O objetivo central é provar o vínculo desses grandes investidores com práticas ilegais, o que mudaria drasticamente os termos da recuperação judicial e as obrigações de pagamento da empresa varejista.
A estratégia envolve acusações de má gestão e fraude, visando o ressarcimento total dos prejuízos causados a fornecedores e pequenos investidores, conforme divulgado pelo Estadão.
A Luta dos Credores Contra a Fraude na Lojas Americanas
O advogado Paulo Carnaúba, especialista em fraudes corporativas, defende que, caso a culpa dos controladores seja comprovada, a dívida deve ser paga integralmente, sem os descontos aplicados no plano atual.
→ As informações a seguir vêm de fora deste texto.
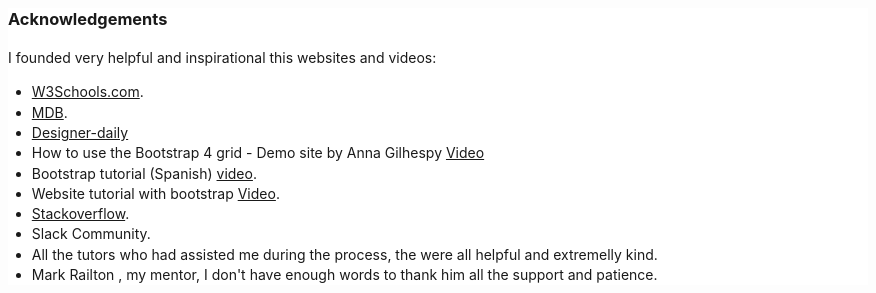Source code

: ### Acknowledgements ### 
I  founded very helpful and inspirational this websites and videos:
- [W3Schools.com](https://www.w3schools.com/cssref/css_colors.asp).
- [MDB](https://mdbootstrap.com/).
- [Designer-daily](https://www.designer-daily.com/portfolio-desig-10009)
- How to use the Bootstrap 4 grid - Demo site by Anna Gilhespy [Video](https://www.youtube.com/watch?v=zDpCejbl1sU)
- Bootstrap tutorial (Spanish) [video](https://www.youtube.com/watch?v=59pex8k8Xr8).
- Website tutorial with bootstrap [Video](https://www.youtube.com/watch?v=9cKsq14Kfsw).
- [Stackoverflow](https://stackoverflow.com/).
- Slack Community. 
- All the tutors who had assisted me during the process, the were all helpful and extremelly kind.
- Mark Railton , my mentor, I don't have enough words to thank him all the support and patience.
Atualmente, o acordo de recuperação judicial prevê perdas que variam entre 70% e 80% para quem optar por receber em parcela única até 2043, o que é visto como injusto por aqueles que foram lesados.
Carnaúba argumenta que os controladores foram beneficiados pela maquiagem nos balanços, pois a aparência de saúde financeira da rede evitava a necessidade de novos aportes de capital pelos sócios.
Investigação de Insider Trading e Manipulação de Mercado
Além do rombo bilionário, a CVM (Comissão de Valores Mobiliários) apura indícios de insider trading e manipulação de mercado envolvendo a venda de ações por ex-diretores antes do anúncio oficial da crise.
O Instituto Empresa, que representa centenas de investidores minoritários, sustenta que uma fraude dessa magnitude não poderia ocorrer por tanto tempo sem o conhecimento ou a falha de supervisão direta.
Para a entidade, os acionistas de referência devem responder pelos deveres fiduciários, uma vez que as decisões estratégicas e a fiscalização da companhia cabem ao poder de controle exercido por eles.
Suspeita de Tratamento Desigual com Pagamento de Debêntures
Outro ponto crítico da investigação envolve o resgate antecipado de uma debênture de R$ 216 milhões, realizado apenas um dia antes do pedido oficial de recuperação judicial da companhia.
Enquanto a maioria dos credores enfrenta cortes severos em seus créditos, os detentores desses títulos receberam o valor total, o que levanta suspeitas de favorecimento ilícito e quebra de igualdade.
A denúncia apresentada à CVM questiona por que esse pagamento foi priorizado, sugerindo que a fraude contábil serviu como ferramenta para ocultar beneficiários e garantir retiradas estratégicas.
A fonte original desta notícia é o Estadão.